Search for the first X on state_q.
Instead of asking an LLM to reason from a giant waveform screenshot, we can give it a clean state trace and a few source snippets.
How I Would Use It in a Real Debug Session
I would not start by building a large NPI framework. That is usually the wrong instinct. I would start from the existing VCS flow, keep the same filelists, and add only enough debug access to answer the next question.
For source and netlist debug, I compile with -debug_access+all -kdb. For waveform debug, I enable FSDB dumping only when I need it. This keeps the normal simulation path close to the original one, and it avoids turning every run into a heavy waveform run.

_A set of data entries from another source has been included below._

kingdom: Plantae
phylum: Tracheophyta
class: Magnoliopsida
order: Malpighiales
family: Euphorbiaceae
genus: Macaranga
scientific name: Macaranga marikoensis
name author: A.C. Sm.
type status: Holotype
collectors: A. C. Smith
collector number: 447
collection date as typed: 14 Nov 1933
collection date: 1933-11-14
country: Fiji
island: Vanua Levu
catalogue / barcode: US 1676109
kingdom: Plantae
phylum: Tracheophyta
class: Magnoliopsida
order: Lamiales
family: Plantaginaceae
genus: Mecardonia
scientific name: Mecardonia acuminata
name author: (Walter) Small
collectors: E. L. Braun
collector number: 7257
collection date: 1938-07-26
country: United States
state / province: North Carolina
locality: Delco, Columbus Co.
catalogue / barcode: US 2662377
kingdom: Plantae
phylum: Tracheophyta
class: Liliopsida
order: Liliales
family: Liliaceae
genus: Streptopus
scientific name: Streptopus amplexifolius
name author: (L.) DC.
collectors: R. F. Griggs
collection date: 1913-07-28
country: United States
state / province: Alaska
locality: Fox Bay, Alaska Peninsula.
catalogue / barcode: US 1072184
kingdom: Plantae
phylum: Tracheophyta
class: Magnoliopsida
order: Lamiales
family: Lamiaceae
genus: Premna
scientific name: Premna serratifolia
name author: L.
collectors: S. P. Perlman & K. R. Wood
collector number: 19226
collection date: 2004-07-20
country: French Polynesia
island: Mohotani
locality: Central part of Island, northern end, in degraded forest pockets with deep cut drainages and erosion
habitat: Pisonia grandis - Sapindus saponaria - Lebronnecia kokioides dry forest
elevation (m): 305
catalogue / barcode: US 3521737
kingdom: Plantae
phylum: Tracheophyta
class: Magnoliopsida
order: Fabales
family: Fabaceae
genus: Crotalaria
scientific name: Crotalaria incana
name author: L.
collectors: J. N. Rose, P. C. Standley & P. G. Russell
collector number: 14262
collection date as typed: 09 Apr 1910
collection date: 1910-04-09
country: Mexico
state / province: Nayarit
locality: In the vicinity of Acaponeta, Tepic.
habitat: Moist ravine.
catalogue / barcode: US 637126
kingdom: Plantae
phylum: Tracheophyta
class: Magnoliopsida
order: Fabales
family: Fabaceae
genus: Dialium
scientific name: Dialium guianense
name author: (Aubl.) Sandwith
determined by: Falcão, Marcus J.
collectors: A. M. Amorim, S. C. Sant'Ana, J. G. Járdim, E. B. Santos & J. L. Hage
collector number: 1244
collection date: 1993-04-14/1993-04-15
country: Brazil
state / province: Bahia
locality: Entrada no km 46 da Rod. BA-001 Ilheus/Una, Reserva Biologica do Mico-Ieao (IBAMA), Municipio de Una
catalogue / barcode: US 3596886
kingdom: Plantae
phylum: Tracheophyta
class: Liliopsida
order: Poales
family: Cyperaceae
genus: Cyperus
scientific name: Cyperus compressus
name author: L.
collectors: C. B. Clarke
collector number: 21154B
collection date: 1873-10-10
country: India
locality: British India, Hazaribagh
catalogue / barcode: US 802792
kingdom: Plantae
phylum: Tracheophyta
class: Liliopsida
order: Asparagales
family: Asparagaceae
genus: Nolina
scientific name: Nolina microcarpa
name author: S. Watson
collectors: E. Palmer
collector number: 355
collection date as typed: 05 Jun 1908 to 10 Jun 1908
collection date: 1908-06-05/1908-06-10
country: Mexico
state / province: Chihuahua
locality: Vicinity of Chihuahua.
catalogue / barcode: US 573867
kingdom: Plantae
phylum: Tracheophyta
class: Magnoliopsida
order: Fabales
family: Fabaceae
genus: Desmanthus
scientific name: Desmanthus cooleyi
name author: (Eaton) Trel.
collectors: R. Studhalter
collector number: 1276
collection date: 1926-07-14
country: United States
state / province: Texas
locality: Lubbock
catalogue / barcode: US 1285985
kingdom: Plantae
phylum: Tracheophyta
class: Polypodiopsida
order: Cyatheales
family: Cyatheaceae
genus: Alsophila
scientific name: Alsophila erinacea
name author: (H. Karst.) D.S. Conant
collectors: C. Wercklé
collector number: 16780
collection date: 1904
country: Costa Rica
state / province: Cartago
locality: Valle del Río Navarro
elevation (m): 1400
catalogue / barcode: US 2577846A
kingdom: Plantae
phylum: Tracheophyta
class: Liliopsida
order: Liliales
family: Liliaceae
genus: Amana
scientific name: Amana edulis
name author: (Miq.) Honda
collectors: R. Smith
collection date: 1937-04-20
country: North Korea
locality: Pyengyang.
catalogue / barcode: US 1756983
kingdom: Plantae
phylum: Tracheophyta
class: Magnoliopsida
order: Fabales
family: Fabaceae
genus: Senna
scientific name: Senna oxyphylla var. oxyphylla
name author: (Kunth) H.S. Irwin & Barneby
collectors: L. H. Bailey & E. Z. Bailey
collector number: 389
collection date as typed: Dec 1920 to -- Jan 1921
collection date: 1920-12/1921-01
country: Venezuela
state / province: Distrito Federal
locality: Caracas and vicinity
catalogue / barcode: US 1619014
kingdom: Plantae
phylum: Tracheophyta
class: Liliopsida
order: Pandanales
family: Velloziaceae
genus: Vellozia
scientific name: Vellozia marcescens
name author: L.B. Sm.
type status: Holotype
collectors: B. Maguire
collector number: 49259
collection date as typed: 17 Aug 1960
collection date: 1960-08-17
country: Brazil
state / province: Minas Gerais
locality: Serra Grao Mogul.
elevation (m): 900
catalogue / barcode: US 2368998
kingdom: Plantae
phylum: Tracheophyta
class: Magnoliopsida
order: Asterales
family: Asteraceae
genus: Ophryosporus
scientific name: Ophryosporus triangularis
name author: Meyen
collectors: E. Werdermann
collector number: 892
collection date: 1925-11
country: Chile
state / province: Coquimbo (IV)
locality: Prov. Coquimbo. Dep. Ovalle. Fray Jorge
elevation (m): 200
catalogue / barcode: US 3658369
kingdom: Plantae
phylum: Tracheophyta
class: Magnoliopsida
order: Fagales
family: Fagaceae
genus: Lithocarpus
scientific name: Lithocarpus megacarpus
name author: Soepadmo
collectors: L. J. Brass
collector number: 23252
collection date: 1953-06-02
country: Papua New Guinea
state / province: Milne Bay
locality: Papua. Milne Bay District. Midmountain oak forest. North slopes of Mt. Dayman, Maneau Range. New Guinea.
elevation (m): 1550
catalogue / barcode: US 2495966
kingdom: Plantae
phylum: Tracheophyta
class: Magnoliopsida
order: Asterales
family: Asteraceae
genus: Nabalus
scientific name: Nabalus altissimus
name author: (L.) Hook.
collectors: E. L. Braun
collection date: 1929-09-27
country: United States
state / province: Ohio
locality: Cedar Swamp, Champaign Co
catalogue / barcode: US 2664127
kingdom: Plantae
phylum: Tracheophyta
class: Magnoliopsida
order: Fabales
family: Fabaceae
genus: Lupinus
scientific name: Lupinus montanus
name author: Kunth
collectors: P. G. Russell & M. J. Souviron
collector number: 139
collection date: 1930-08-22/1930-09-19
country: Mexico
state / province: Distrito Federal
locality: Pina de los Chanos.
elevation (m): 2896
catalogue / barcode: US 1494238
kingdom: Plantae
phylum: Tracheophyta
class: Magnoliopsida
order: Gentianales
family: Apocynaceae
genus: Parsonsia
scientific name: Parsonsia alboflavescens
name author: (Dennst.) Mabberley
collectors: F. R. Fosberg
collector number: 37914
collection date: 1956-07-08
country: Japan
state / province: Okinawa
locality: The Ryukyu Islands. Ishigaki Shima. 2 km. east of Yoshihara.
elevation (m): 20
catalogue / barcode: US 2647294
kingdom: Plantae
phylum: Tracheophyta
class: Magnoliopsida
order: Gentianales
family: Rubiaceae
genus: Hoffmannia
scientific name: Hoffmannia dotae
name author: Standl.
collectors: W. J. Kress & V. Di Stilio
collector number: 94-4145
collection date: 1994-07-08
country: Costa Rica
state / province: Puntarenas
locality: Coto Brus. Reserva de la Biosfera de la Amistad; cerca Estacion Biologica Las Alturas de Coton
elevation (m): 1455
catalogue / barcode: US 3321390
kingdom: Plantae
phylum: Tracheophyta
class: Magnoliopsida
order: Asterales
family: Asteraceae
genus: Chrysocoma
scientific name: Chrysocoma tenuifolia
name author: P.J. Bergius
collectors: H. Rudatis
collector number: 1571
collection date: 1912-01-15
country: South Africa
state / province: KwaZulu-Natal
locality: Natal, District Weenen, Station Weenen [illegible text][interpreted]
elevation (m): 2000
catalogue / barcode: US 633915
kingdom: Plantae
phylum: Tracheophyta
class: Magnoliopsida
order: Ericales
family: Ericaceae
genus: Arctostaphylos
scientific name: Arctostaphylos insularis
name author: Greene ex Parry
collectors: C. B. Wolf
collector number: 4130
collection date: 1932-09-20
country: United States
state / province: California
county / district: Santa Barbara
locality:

When the simulation fails, I try to make the first NPI query small:
- Show the FSM state changes around the failure.
- Show
valid,ready, and data events in the failing time window. - Map the suspicious signal back to the RTL source line.
- Check the driver and load list before assuming where a value came from.
That small-window habit is important. A giant waveform dump can make an LLM response worse, not better. A short JSON trace with exact signal names and times is much easier to reason about.
After NPI points to a likely bug, I still go back to the RTL and read the code like a normal engineer. The tool gives evidence; it does not replace understanding. In the I2C bugs above, the useful sequence was:
- Use NPI to capture the failing signal behavior.
- Use source mapping to jump to the relevant RTL.
- Fix the handshake or buffering rule.
- Re-run the simulation.
- Add the corner case as a regression test.
That last step is the part I would not skip. If NPI helps find a real bug, the bug should become a normal regression, not just a nice debug story.
Conclusion
Verdi Python NPI is a practical bridge between traditional RTL debug and automation. It lets us keep the normal VCS and Verdi flow, while exposing the important debug information in a scriptable way.
For human engineers, it reduces repetitive GUI work. For CI and LLM agents, it provides the missing handle: structured access to waveform, hierarchy, source, and netlist data.
The most useful pattern is simple:
1
Run VCS -> dump FSDB -> query with NPI -> produce JSON -> debug from evidence
Once this loop exists, even small designs become much easier to debug systematically.